3M MPro 150: a first look

Summary:3M has upgraded its MPro pico projector, but the new model is still more of a costly curiosity than an essential business tool.

The MPro 150 is the latest in 3M's series of diminutive pico projectors. Like the MPro 120 it's a noticeable improvement over its predecessor, delivering a richer set of features than its predecessor. These include 1GB of internal memory, USB support, a microSD card slot and 15 lumens of brightness. The MPro 150 costs £349.99 (inc. VAT) from 3M, and slightly less from various online stores.

Weighing 158g and measuring 24mm high by 60mm wide by 130mm deep, the MPro 150 has a solid, all-black construction that can just about fit in a pocket or easily slide into a laptop bag. A mini-tripod is supplied, which attaches to the unit's standard threaded tripod mount. The projector has a small built-in flip stand that feels flimsy but is effective enough.

The MPro 150 features a microSD card slot and comes with a 2GB card

Connecting the projector to a DVD player or notebook is easy, with RCA and VGA adapters supplied. USB connectivity and built-in storage (1GB internal plus the supplied 2GB microSD card) allows the MPro 150 to take content on-board and display it free of a PC connection. The device supports Word, PowerPoint, Excel and PDF files, BMP and JPG images as well as MP3, MP4 and H.264 media files.

An iPhone adapter will cost you £29.62 extra

3M does not bundle an iPhone adapter with the MPro 150, but sells one as an optional extra (£29.62 inc. VAT). The MPro 150 is naturally suited for projecting content from a phone and it's a shame 3M has neglected to provide out-of-the-box support for Apple's popular handset in a £349.99 (inc. VAT) device.

The MPro 150's on-screen user interface could be more informative

The new user interface also proved disappointing, with gaudy icons and no text descriptions.
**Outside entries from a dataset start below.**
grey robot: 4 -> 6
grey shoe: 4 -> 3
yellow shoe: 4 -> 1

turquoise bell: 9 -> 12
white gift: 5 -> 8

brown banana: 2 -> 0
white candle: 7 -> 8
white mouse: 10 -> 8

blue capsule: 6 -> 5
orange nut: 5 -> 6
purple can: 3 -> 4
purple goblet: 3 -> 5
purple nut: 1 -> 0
Familiarising yourself with the projector's various options is a case of either studying the manual or trial-and-error.

The MPro 150's VGA-resolution projection engine uses LCoS (Liquid Crystal on Silicon) technology, and the unit's specifications claim to be able to project images ranging in size from 8in. to 50in. (measured across the diagonal). It's difficult to focus a 50in. image properly, though, and the picture is distinctly washed-out at the required projection distance. The optimal picture size seems to be about 25 inches.

The projector includes a pair of 0.5-watt speakers, and these provide the volume and quality you'd expect from half a watt — moderate on both counts. A 3.5mm audio-out jack is included, too.
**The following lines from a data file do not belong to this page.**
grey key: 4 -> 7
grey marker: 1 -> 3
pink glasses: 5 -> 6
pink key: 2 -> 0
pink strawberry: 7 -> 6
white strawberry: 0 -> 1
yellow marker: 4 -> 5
The most significant problem of pint-sized 'pico' projectors is its lack of image brightness. At 15 lumens the MPro 150 is slightly brighter than previous models, but it's still not enough of a boost to make much practical difference. The room will need to be dark if you want to see the screen properly, especially with larger screen sizes.

The trade-off for the MPro 150's brighter projection engine is a shorter battery life than its MPro 120 predecessor. The MPro 120's battery life is quoted at 240 minutes in 'normal' (10-lumen) mode and 120 minutes in 'high brightness' (12-lumen) mode. The only figure quoted for the 15-lumen MPro 150 is 120 minutes; in our tests we only managed just over 90 minutes. The projector can also operate and charge when plugged into the supplied AC adapter.

Although the MPro 150 is an improvement on the 120 model, the key issues of moderate image brightness, limited battery life and high price keep it from being a business tool we can recommend.